Same here. In fact, we just started doing this as soon as DD got her first paying job.
 
I'm the OP and I'd like to get this thread back on track.

1. Never mind that the post might be "fake". It's merely a launching off point to get into the discussion.

2. This is not about buying high schoolers cars or paying for your child's education. This is about children of boomers now in their 30's and 40's with kids that are struggling to make ends meet (and let's assume they are not spending their money on imported organic food for their pet iguanas, but have real needs.)

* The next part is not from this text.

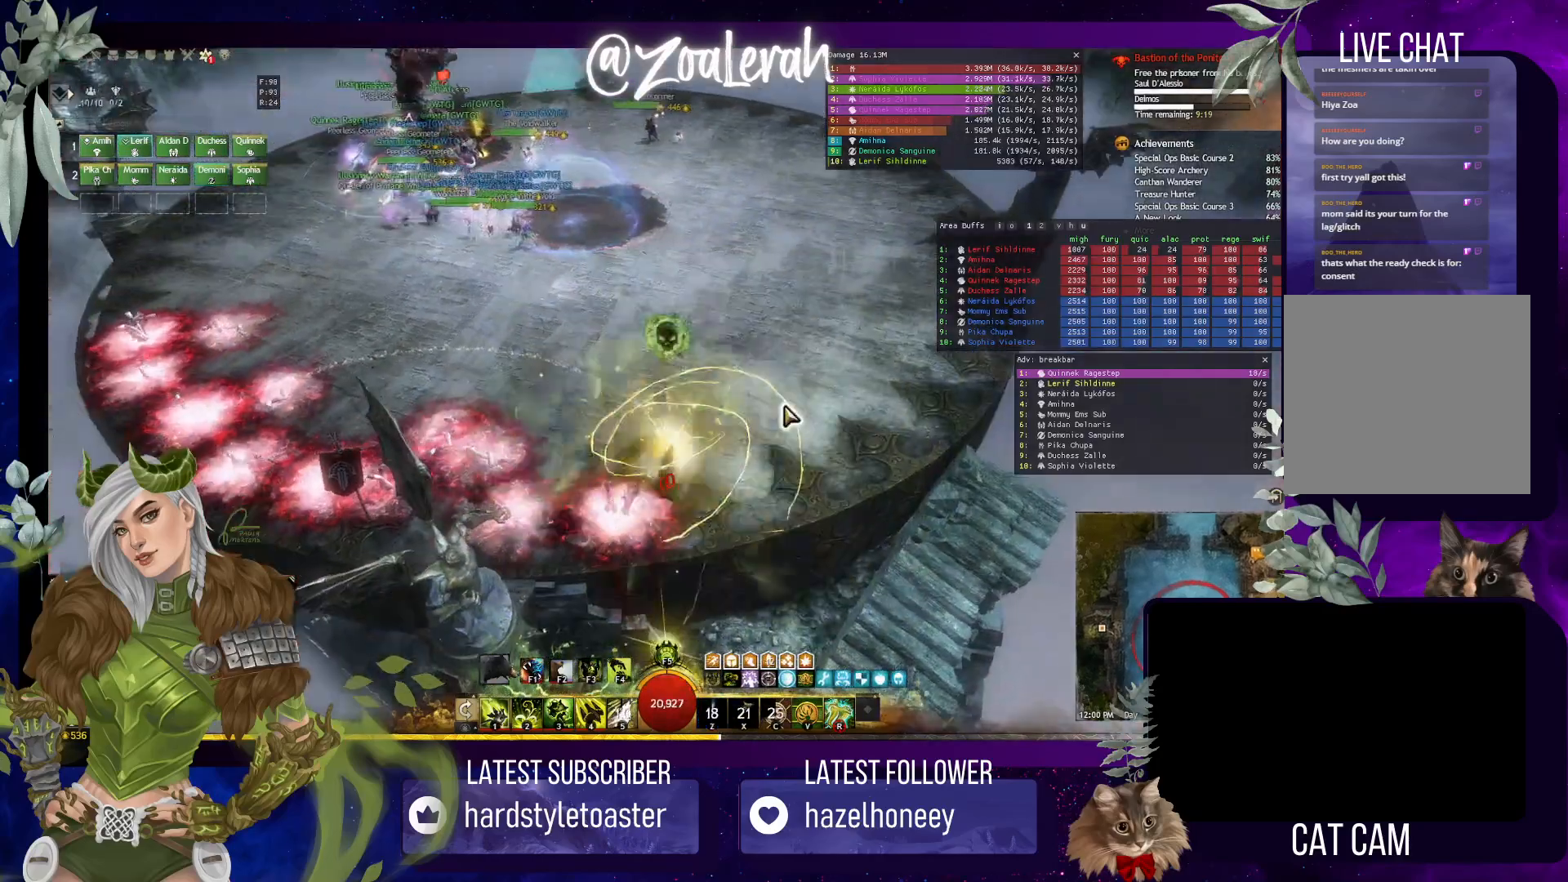
{"keys": ["e"], "events": [[417, "e", "down"]]}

3. This is not about your personal experiences when you were in your teens, 20's, or 30's. Nor is it about your extended family or your neighbors.

This is about:
This idea of "gifting with a warm hand" is big around here. If the millennial kids are going to inherit the money anyway, why not let them have some of it now, when they really need it as opposed to when they are in their 50's and the grandkids are already out of college?
We’re gifting with a warm hand but we don’t have kids and our heirs are only a few years younger. Definitely not millennials. I have no opinions about whether others should gift with a warm hand to their millennial children.
 
If you have too much money and don't know how to spend it, like many here claim to be in that situation, why not give some to your children so that they can have a lifestyle they want? Why donate to a charity before donate to your children?
 
I'm the OP and I'd like to get this thread back on track.

1. Never mind that the post might be "fake". It's merely a launching off point to get into the discussion.

2. This is not about buying high schoolers cars or paying for your child's education. This is about children of boomers now in their 30's and 40's with kids that are struggling to make ends meet (and let's assume they are not spending their money on imported organic food for their pet iguanas, but have real needs.)

3. This is not about your personal experiences when you were in your teens, 20's, or 30's. Nor is it about your extended family or your neighbors.

This is about:
This idea of "gifting with a warm hand" is big around here. If the millennial kids are going to inherit the money anyway, why not let them have some of it now, when they really need it as opposed to when they are in their 50's and the grandkids are already out of college?
An oft-discussed topic and one on which I'm sure opinions will not change. Maybe you have an unblemished crystal ball, but I don't. Whoever gets my money will get it after I'm gone. Until then, I have no idea whether or not I will need it, and no place to turn to for help should I give it away and have insufficient money left for exigencies.

If you want to give money to your kids now, then go ahead and do it. You do not need permission from me or anyone else.